*Passage to read*.
Week of December 5, 2016
A weekly Saturday recap to share with you our favorite links, discoveries, exhibitions, and more from the past seven days. This week: hallucinatory blocks, $12,000 nesting chairs, and a cookbook from our friends at Spain’s indie interiors bible.
At the uniformly excellent Canal Street Market this week (seriously, have you been yet?), Ladies & Gentlemen Studio unveiled a brand new 12-piece jewelry collection titled Vignette. Consisting of earrings, ear climbers, necklaces and brooches made in sterling silver, the collection was inspired by the elemental approach of Constructivism and the Bauhaus era.
ECAL graduate Adrien Rovero’s Rolle carpet is a study in perspective, yes — but it’s a lot homier than it sounds, rendered in hand-tufted pure New Zealand wool for Swiss design manufacturer Atelier Pfister.
Andy Martin’s ‘Blocks’ series grows with the addition of new forms in cast clear and pigmented polyester resin. Designed to inspire, the works resemble low tables but are meant to be viewed outside of a functional context, “producing a hallucinatory visual experience.”
Part of a series of objects created for the Belgian gallery Maniera titled Onkelhaft (Avuncular), Sophie Nys’s Table / Chair (Wolo) is, dare we say, a bit of a design mullet? With the tabletop resting on all four trestles it appears to be an unassuming table, derived from an 18th-century design reminiscent of Shaker furniture. But pivot the tabletop upwards and it becomes a throne-like chair. Party in the back, indeed.

*Data records*.

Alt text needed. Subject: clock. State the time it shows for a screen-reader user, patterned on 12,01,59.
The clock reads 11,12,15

---

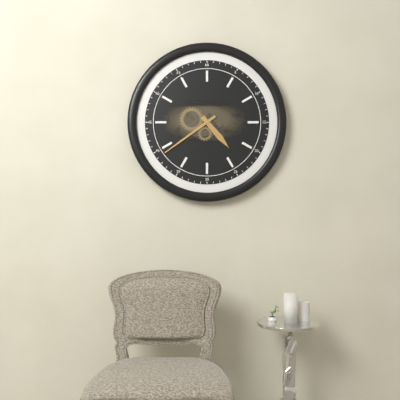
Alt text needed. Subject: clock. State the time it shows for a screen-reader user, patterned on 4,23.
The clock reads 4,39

*Exercise tasks*.
(a) In the design recap, what material is Adrien Rovero's Rolle carpet made of?
(b) Reproduce the stretch of the design recap from "Week of December" through "manufacturer Atelier Pfister.".

*The solutions*.
(a) Hand-tufted pure New Zealand wool.

(b)
Week of December 5, 2016
A weekly Saturday recap to share with you our favorite links, discoveries, exhibitions, and more from the past seven days. This week: hallucinatory blocks, $12,000 nesting chairs, and a cookbook from our friends at Spain’s indie interiors bible.
At the uniformly excellent Canal Street Market this week (seriously, have you been yet?), Ladies & Gentlemen Studio unveiled a brand new 12-piece jewelry collection titled Vignette. Consisting of earrings, ear climbers, necklaces and brooches made in sterling silver, the collection was inspired by the elemental approach of Constructivism and the Bauhaus era.
ECAL graduate Adrien Rovero’s Rolle carpet is a study in perspective, yes — but it’s a lot homier than it sounds, rendered in hand-tufted pure New Zealand wool for Swiss design manufacturer Atelier Pfister.